Will the Soybean Market Adjust 2024 Acres in Time?

Chip Flory warns that as more crush capacity comes online, the soybean market might realize it waited too long to bid for 2024 soybean acres.

Chip-Flory.jpg
Chip-Flory.jpg
(Lori Hays)

Last month, I advised anticipating a record (not trend line, but a record) 2024 national average corn yield in your marketing strategy. Then, in USDA’s annual production summary, the national average corn yield increased 2.4 bu. per acre from November to a record 177.3 bu. per acre. To get to that number, USDA took 583,000 of the worst-yielding acres out of the harvested acreage tally.

The national average soybean yield increased 0.7 bu. per acre from November, due in part to a 435,000-acre cut to harvested acres. At 50.6 bu. per acre, the 2023 soybean crop is tied for the fourth highest on record.

Those changes turned into a record corn crop of 15.43 billion bushels (up 108 million from the November estimate) and a soybean crop of 4.165 billion bushels (up 36 million from the November estimate). Carryover estimates for 2023/24 increased 31 million bushels for corn and 35 million bushels for soybeans.

2024 Expectations
After the supply and demand update, traders turned their attention back to South American growing conditions, and conversations about 2024 corn and soybean acres gained importance. Corn plantings in 2023 totaled 94.6 million acres, and many market-watchers expect that number to fall to about 91 million planted acres this year (a decrease of 3.5 million).

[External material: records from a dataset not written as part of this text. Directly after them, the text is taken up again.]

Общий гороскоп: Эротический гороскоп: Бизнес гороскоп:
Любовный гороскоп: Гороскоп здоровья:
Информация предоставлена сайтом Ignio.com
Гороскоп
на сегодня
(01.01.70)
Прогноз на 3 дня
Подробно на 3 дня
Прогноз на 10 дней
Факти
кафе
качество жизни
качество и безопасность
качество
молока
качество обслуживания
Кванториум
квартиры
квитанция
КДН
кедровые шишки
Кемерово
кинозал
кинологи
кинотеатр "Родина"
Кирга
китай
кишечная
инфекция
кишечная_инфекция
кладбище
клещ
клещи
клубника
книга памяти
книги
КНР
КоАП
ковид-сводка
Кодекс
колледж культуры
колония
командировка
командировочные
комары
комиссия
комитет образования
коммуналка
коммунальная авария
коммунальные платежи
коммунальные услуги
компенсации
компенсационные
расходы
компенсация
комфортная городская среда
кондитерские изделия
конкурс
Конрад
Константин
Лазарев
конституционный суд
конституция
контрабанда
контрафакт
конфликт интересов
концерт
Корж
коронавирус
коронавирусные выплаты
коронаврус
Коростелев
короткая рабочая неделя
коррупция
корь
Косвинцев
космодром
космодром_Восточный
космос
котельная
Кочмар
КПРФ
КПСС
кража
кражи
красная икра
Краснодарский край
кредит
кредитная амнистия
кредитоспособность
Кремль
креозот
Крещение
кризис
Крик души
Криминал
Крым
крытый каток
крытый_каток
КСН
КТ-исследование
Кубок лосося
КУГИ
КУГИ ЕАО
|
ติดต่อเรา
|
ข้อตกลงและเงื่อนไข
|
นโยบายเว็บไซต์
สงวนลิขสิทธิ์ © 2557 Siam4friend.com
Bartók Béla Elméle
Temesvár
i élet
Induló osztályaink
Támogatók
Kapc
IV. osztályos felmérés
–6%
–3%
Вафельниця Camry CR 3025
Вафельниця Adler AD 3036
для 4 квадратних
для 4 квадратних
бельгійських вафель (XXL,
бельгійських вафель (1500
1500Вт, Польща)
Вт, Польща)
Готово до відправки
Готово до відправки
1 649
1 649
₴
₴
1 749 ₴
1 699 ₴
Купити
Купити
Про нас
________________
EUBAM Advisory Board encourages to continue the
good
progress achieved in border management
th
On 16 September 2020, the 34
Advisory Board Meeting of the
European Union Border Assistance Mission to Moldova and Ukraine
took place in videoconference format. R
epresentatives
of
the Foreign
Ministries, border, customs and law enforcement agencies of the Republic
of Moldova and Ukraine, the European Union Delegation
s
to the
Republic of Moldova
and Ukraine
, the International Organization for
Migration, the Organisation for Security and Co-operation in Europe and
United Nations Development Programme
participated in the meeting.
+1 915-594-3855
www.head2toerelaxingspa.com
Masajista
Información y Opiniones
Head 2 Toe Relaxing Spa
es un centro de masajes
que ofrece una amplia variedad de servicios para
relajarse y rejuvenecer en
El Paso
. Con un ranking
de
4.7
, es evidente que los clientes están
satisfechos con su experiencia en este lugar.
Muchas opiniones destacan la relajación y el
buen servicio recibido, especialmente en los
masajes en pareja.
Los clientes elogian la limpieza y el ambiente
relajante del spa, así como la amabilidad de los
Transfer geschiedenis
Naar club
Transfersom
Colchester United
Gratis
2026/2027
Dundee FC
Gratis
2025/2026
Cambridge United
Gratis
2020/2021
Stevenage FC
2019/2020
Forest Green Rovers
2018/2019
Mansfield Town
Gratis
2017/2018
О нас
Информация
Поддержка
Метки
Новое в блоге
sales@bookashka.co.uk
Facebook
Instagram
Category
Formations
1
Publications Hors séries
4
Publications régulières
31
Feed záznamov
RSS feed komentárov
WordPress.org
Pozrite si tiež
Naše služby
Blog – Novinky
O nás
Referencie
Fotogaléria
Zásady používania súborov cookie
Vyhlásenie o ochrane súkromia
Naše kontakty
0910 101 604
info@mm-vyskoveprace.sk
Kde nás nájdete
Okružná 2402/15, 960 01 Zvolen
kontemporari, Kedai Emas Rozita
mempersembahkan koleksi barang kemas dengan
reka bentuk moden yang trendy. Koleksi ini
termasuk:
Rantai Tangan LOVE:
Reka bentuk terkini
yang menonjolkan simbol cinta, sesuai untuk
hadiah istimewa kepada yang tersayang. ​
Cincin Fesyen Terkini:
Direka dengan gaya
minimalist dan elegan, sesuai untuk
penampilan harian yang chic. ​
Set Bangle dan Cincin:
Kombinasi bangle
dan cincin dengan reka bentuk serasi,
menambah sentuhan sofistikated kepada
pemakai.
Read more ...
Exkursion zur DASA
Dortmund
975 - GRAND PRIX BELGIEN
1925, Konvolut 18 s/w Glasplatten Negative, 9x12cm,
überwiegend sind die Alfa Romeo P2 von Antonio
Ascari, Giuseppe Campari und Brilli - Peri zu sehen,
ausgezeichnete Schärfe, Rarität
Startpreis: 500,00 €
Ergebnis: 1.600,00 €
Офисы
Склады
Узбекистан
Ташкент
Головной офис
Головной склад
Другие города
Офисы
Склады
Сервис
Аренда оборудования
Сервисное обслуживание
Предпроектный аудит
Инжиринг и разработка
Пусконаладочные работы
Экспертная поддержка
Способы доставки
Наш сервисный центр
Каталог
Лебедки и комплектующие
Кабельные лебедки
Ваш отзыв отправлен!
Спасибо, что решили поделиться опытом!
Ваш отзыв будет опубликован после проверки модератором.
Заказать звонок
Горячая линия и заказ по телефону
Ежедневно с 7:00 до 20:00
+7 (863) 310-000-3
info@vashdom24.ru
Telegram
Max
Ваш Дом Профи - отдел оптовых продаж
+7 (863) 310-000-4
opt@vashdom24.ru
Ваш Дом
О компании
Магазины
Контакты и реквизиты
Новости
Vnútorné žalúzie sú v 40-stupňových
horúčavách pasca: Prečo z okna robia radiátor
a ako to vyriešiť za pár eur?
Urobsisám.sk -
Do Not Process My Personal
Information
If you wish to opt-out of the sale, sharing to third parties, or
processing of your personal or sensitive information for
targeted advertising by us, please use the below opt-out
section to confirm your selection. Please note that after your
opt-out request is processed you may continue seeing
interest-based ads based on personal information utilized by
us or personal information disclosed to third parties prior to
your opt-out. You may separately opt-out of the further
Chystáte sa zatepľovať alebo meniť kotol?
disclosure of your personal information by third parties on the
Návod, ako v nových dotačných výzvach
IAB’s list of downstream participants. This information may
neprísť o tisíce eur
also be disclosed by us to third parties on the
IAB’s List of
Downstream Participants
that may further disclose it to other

Soybean acres totaled 83.6 million last year. Due to increased U.S. crush capacity, many analysts warn this won’t be enough to satisfy domestic and export demand while holding 2024/25 soybean carryover above 200 million bushels. General expectations are that soybean plantings will increase “at least” 3 million acres from 2023.

Winter wheat seedings for 2024 are down 2.27 million acres from last year, and soft red winter wheat seedings are down 500,000 — reducing the number of acres available for double-crop soybeans.
lack of available acres

Last year was “corn heavy,” and crop rotation considerations alone point corn acres down. But new-crop corn and soybean futures have not provided the incentive for a “landslide” from corn to soybeans in 2024. That could still happen, but the potential revenue generated by new-crop corn in the middle of January still favored a conservative drop from last year (2 million acres). That would further limit acres available for soybean plantings.

The spring insurance price, the average of December corn futures and November soybean futures, closes in February. A lot can change based on that price, but soybeans either need to attract more acres with stronger revenue potential or corn needs to dump acres via lower revenue. Until then, corn will face the headwind of another forecast for increasing U.S. carryover. As more crush capacity comes online, the soybean market might realize it waited too long to bid for 2024 soybean acres.